**Your goal:**
In the records below, find the line that contains "left ankle: (1282, 727, 1)" and the line that contains "right ankle: (1548, 706, 14)". Set down exactly those lines and every line between them, and nothing more.

**Recorded information:**

Start of Block

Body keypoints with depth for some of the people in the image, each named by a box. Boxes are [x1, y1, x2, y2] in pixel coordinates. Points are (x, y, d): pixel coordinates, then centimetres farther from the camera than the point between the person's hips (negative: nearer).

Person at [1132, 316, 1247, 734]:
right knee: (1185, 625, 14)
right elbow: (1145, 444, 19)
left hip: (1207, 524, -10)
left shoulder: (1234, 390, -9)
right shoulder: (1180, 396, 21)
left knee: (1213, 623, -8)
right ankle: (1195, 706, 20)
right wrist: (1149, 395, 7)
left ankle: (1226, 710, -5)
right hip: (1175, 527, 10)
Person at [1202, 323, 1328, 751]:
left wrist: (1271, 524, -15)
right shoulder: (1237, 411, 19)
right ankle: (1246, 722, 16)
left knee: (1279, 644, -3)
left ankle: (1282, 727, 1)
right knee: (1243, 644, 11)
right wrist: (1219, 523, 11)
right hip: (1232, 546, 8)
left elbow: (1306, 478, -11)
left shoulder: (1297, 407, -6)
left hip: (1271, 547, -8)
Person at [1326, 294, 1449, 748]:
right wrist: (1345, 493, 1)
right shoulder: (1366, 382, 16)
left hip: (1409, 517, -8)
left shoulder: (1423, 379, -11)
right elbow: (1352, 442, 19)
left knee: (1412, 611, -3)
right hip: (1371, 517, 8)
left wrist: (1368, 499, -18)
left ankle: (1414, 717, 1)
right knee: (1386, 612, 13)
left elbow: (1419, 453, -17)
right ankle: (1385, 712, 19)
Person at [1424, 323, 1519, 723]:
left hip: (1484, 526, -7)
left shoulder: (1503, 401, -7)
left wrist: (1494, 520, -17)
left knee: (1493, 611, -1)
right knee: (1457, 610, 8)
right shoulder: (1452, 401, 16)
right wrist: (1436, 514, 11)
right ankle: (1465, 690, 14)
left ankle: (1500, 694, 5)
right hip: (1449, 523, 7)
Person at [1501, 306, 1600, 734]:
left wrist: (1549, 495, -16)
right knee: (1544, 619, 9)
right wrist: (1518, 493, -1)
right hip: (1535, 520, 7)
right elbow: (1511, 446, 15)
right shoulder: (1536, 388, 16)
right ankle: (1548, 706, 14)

End of Block
Start of Block

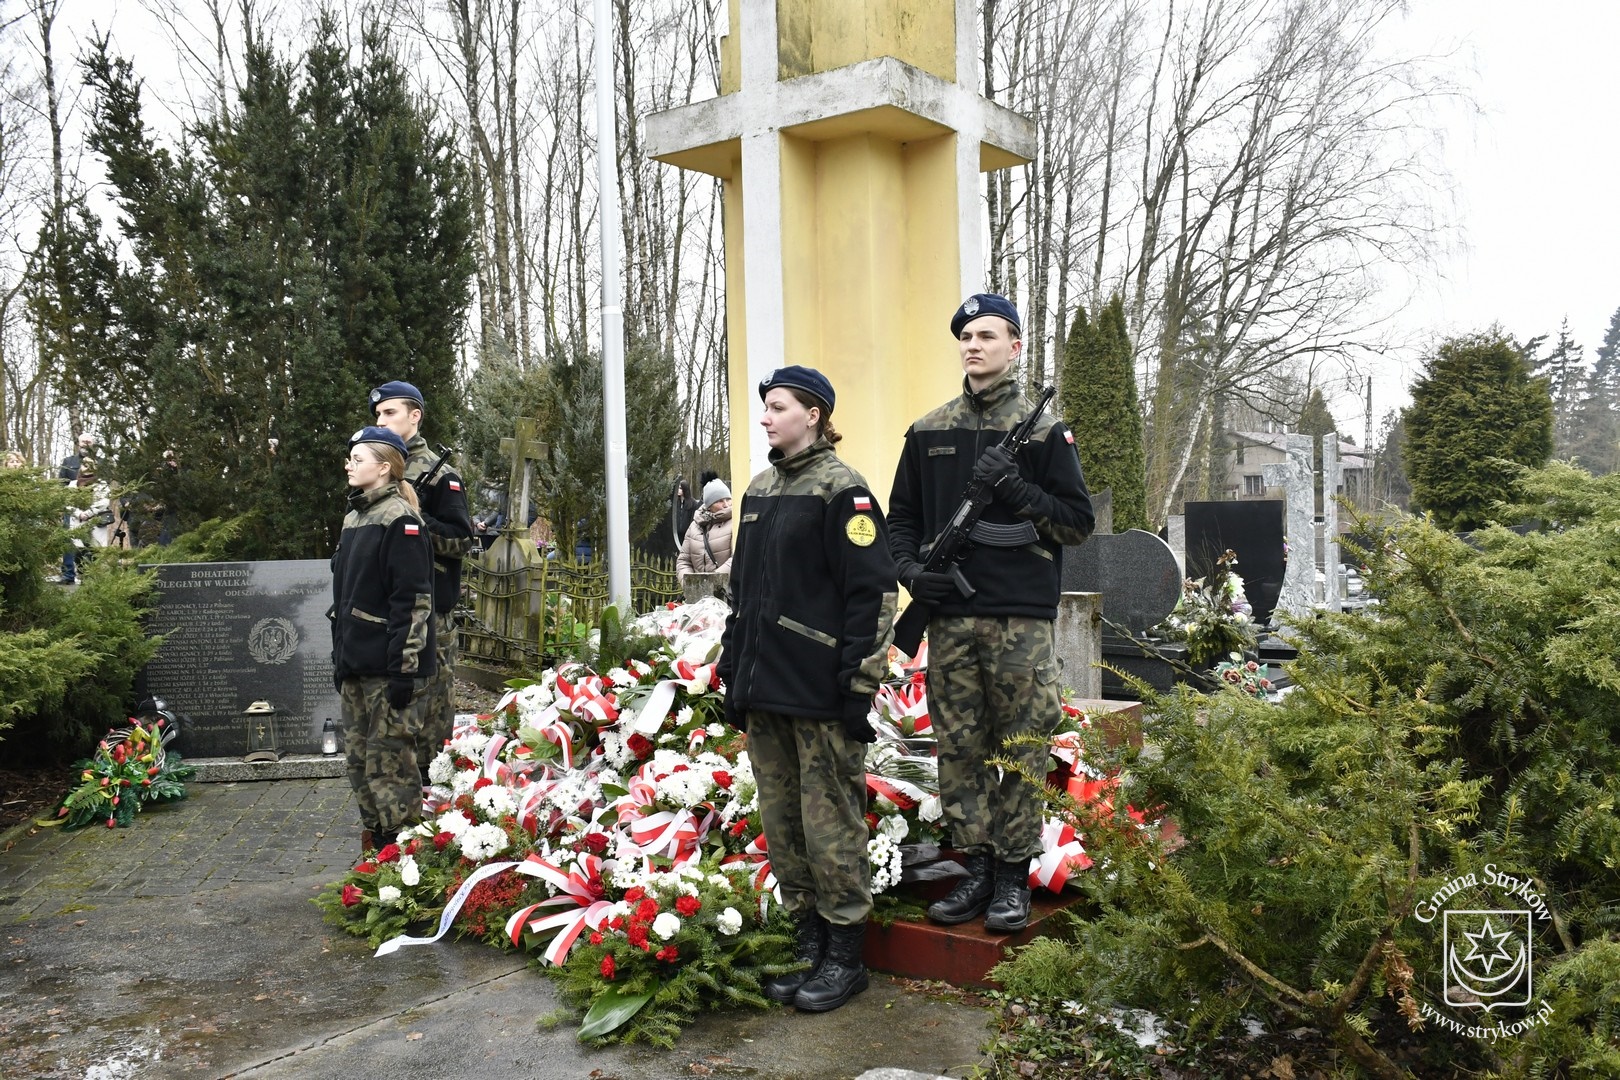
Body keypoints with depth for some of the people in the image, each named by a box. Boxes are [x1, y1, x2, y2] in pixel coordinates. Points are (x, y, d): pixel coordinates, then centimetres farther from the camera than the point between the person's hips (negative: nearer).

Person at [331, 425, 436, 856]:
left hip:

End of Block
Start of Block

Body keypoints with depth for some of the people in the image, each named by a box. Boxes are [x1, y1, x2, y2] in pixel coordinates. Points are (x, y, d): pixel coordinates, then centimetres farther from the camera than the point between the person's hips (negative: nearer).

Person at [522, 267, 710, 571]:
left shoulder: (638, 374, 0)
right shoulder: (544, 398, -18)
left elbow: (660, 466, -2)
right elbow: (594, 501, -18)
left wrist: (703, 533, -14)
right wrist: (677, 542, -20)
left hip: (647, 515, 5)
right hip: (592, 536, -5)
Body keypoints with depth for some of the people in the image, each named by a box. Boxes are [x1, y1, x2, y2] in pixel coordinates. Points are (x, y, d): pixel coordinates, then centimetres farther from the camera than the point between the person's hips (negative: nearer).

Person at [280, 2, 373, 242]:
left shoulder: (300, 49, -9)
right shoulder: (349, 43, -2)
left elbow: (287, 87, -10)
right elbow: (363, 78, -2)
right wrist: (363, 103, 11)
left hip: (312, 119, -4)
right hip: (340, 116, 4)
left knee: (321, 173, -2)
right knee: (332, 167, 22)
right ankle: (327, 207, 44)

End of Block

**Exercise solution:**
left ankle: (1282, 727, 1)
right knee: (1243, 644, 11)
right wrist: (1219, 523, 11)
right hip: (1232, 546, 8)
left elbow: (1306, 478, -11)
left shoulder: (1297, 407, -6)
left hip: (1271, 547, -8)
Person at [1326, 294, 1449, 748]:
right wrist: (1345, 493, 1)
right shoulder: (1366, 382, 16)
left hip: (1409, 517, -8)
left shoulder: (1423, 379, -11)
right elbow: (1352, 442, 19)
left knee: (1412, 611, -3)
right hip: (1371, 517, 8)
left wrist: (1368, 499, -18)
left ankle: (1414, 717, 1)
right knee: (1386, 612, 13)
left elbow: (1419, 453, -17)
right ankle: (1385, 712, 19)
Person at [1424, 323, 1519, 723]:
left hip: (1484, 526, -7)
left shoulder: (1503, 401, -7)
left wrist: (1494, 520, -17)
left knee: (1493, 611, -1)
right knee: (1457, 610, 8)
right shoulder: (1452, 401, 16)
right wrist: (1436, 514, 11)
right ankle: (1465, 690, 14)
left ankle: (1500, 694, 5)
right hip: (1449, 523, 7)
Person at [1501, 306, 1600, 734]:
left wrist: (1549, 495, -16)
right knee: (1544, 619, 9)
right wrist: (1518, 493, -1)
right hip: (1535, 520, 7)
right elbow: (1511, 446, 15)
right shoulder: (1536, 388, 16)
right ankle: (1548, 706, 14)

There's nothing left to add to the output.